> _Instructions for the task_: From the entries below, return only the lines starting at the one that contains "thumb mcp: (983, 794)" and ending at the one that contains "index mcp: (1193, 744)", exactly as they stand.

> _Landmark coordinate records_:

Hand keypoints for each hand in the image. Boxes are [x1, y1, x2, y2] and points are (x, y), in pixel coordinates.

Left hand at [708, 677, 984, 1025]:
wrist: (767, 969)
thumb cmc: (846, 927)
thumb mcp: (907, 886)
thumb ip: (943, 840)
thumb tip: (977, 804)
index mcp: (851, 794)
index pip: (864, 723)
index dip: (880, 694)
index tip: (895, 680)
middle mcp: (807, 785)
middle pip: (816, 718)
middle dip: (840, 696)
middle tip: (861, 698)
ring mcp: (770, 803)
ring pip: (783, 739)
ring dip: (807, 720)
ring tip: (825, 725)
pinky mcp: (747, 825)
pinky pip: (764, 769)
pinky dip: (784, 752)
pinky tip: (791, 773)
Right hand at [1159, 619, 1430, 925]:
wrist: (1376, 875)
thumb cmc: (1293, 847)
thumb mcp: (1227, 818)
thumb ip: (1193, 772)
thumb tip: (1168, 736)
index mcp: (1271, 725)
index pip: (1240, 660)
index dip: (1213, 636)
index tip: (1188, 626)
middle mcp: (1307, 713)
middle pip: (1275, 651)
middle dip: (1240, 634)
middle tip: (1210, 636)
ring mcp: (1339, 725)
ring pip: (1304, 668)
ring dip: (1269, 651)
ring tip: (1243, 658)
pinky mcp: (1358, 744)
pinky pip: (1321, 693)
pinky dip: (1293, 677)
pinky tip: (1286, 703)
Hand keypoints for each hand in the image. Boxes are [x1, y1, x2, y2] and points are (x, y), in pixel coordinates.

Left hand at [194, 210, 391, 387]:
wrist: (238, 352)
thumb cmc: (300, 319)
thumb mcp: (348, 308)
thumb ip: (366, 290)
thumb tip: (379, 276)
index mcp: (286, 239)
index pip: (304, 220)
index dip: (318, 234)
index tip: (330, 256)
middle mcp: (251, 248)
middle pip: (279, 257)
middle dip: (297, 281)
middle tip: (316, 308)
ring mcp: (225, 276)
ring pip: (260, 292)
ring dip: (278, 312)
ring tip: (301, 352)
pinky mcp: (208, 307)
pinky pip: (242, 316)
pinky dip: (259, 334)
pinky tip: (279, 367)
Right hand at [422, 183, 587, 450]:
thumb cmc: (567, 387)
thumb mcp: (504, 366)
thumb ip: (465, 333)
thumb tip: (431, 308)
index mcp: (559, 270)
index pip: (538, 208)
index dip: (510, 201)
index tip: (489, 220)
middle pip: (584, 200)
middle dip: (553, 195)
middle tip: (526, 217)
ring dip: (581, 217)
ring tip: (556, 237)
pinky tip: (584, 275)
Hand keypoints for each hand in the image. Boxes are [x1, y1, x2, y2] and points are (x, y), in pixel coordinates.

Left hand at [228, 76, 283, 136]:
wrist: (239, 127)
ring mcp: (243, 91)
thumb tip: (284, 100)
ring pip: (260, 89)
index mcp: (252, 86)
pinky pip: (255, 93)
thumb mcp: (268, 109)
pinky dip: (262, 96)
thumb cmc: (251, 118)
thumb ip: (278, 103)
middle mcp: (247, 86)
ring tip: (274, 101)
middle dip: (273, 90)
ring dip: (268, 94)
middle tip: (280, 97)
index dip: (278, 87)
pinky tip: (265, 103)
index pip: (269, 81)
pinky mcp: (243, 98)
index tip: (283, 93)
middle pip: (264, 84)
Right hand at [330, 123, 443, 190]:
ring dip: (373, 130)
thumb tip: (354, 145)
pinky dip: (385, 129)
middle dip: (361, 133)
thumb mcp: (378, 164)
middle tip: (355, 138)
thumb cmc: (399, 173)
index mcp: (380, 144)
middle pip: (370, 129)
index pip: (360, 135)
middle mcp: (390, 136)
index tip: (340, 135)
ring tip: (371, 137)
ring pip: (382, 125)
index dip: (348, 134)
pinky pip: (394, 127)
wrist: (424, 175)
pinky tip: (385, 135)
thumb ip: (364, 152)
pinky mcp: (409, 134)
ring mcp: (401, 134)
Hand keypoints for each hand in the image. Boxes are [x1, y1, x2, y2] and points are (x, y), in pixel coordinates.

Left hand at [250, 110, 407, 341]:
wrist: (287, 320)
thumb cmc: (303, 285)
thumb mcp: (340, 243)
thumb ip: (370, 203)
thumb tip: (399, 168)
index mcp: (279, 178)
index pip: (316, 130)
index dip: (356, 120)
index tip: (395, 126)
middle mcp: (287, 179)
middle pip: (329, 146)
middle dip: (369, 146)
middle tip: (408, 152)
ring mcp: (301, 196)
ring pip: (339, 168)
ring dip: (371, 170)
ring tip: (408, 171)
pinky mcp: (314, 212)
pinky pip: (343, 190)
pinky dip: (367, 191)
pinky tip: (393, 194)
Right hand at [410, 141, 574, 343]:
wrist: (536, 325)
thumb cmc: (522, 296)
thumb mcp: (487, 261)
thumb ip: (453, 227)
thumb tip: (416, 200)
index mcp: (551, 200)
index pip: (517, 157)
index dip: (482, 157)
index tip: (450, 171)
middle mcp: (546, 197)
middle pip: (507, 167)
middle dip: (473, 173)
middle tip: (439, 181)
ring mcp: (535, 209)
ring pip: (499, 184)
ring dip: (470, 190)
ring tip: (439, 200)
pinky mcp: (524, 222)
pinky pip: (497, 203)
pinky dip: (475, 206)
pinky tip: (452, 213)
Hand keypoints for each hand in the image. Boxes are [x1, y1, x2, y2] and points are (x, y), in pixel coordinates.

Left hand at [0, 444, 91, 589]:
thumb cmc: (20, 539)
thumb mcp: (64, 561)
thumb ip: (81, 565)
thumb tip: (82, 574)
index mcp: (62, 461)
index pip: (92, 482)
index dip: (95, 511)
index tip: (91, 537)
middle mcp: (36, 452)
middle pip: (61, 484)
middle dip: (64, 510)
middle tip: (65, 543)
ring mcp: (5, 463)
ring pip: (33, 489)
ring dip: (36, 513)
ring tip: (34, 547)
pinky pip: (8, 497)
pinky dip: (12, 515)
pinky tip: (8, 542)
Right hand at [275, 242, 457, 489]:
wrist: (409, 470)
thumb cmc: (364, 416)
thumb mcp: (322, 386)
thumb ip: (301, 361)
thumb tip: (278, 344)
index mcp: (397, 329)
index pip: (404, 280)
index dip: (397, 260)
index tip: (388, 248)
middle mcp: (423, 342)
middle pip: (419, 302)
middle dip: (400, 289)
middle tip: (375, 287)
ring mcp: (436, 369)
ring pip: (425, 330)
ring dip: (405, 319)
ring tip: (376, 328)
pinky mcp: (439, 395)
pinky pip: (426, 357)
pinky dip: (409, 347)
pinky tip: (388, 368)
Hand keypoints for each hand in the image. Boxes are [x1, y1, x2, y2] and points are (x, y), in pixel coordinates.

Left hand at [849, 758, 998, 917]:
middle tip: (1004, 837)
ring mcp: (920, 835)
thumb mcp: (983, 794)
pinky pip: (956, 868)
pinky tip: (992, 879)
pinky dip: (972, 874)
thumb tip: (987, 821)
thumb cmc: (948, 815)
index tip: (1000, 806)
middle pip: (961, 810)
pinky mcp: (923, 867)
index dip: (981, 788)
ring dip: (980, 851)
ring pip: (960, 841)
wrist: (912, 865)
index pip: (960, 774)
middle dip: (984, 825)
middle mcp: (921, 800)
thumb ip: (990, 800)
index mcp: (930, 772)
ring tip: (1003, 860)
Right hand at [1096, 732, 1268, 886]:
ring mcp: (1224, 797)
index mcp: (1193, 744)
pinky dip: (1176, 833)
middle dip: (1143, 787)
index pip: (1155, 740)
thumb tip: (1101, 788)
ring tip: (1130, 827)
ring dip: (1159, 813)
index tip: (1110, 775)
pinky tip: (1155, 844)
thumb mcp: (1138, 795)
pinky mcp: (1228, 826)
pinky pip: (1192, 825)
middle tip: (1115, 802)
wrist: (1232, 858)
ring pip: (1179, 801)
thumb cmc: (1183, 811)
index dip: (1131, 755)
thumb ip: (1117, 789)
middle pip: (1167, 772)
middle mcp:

> _Exercise solution_:
thumb mcp: (983, 794)
pinky pip: (956, 868)
pinky tip: (992, 879)
pinky dip: (972, 874)
thumb tip: (987, 821)
thumb cmc: (948, 815)
index tip: (1000, 806)
middle pip: (961, 810)
pinky mcp: (923, 867)
index dip: (981, 788)
ring dip: (980, 851)
ring pip: (960, 841)
wrist: (912, 865)
index pip: (960, 774)
middle dip: (984, 825)
middle mcp: (921, 800)
thumb ip: (990, 800)
index mcp: (930, 772)
ring tip: (1003, 860)
Right hand at [1096, 732, 1268, 886]:
ring mcp: (1224, 797)
index mcp: (1193, 744)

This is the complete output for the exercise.